WHAT IS REQUIRED: Within the entries below, find every line that has the string "chair", then copy it.

(Images with object cuboids)
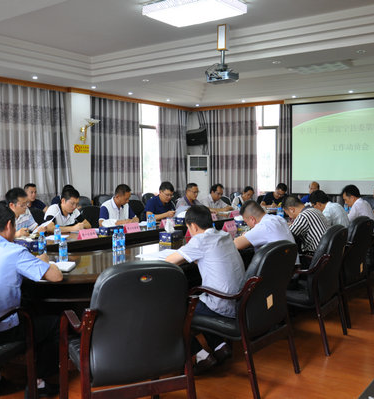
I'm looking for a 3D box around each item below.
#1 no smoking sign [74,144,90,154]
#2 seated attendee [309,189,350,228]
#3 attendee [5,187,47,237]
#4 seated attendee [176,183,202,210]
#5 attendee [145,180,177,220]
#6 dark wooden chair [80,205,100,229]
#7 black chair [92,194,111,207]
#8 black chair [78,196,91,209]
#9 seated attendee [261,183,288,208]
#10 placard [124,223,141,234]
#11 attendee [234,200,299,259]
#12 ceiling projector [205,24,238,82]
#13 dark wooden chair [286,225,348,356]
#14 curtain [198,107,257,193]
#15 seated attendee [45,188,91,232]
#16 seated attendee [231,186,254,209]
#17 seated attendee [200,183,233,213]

OUTPUT OF THE EXERCISE:
#6 dark wooden chair [80,205,100,229]
#7 black chair [92,194,111,207]
#8 black chair [78,196,91,209]
#13 dark wooden chair [286,225,348,356]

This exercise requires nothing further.